With the release of the priests’ names — many of whom are dead — Howard asked, “Why is Connecticut not investigating the Catholic Church? That’s what we’re asking. … Here we are in Connecticut, the dioceses have issued lists but why should we believe the church when they’ve been caught over and over lying about it?”
One reason is the statute of limitations, which, beginning Tuesday, will be extended three years, until a victim is 51 years old, three years longer than before. However, SNAP and others had wanted a 27-month window lifting the statute of limitations and eliminating it for anyone now younger than 48 if an incident occurs after Oct. 1.
The law also establishes a commission to determine whether the time limit should be extended further, but Howard said only half the members have been appointed.

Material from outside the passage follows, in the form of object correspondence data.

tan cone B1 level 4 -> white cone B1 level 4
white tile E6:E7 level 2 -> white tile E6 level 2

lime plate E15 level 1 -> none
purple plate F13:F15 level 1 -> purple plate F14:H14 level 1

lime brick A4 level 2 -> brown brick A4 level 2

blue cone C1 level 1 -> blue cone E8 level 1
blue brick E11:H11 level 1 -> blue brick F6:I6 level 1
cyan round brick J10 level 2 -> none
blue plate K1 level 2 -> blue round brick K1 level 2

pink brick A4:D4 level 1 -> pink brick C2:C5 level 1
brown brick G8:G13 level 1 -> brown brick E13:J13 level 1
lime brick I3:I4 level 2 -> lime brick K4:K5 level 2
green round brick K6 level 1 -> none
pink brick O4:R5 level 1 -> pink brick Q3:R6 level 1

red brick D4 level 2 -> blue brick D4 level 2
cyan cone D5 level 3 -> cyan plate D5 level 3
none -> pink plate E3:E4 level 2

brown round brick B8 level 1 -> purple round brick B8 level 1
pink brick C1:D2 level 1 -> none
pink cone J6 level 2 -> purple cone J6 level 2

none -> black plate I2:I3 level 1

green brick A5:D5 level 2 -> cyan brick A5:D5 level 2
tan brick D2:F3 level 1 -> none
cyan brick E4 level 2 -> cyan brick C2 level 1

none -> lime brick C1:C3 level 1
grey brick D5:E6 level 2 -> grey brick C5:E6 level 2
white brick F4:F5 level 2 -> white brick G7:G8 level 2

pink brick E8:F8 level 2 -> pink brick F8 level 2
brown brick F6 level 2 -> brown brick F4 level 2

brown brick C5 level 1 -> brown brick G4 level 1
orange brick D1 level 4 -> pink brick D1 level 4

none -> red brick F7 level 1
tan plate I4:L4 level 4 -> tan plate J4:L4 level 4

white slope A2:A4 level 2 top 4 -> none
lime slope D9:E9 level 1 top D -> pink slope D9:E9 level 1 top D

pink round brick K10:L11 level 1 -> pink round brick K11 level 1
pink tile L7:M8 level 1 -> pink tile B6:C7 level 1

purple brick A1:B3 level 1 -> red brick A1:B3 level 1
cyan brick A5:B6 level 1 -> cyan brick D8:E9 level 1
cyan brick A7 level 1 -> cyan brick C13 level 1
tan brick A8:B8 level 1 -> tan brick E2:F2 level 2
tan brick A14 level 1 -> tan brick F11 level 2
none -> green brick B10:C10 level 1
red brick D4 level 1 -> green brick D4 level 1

Chief State’s Attorney Kevin Kane said the statute of limitations prevents his office from investigating many claims. “There are many of them that are beyond the statute of limitations and we’re not going to investigate cases that are beyond the statute of limitations,” he said. “We’ve tried to make it clear to people … that any victims that come forward, they’ll be investigated” if their time hasn’t run out.
He said his office won’t initiate an investigation and interfere in people’s lives if they’re not willing. “We don’t want to go knocking on victims’ doors,” he said. “If they don’t come forward, we don’t want to interject ourselves into their lives. I think it’s a terrible intrusion into their lives. These cases really have to begin and end with a cooperative and willing victim.”
Kane said extending or eliminating the statute of limitations wouldn’t necessarily resolve many more cases. “The older a case gets, the harder it is to prove, no matter what the case is,” he said.
Seymour said the statute of limitations is unfair to those who are only able to come forward later in life. “I can’t help that it took 48 years to remember it,” he sad. “It just means I was capable of handling it longer. Gee, thank you.”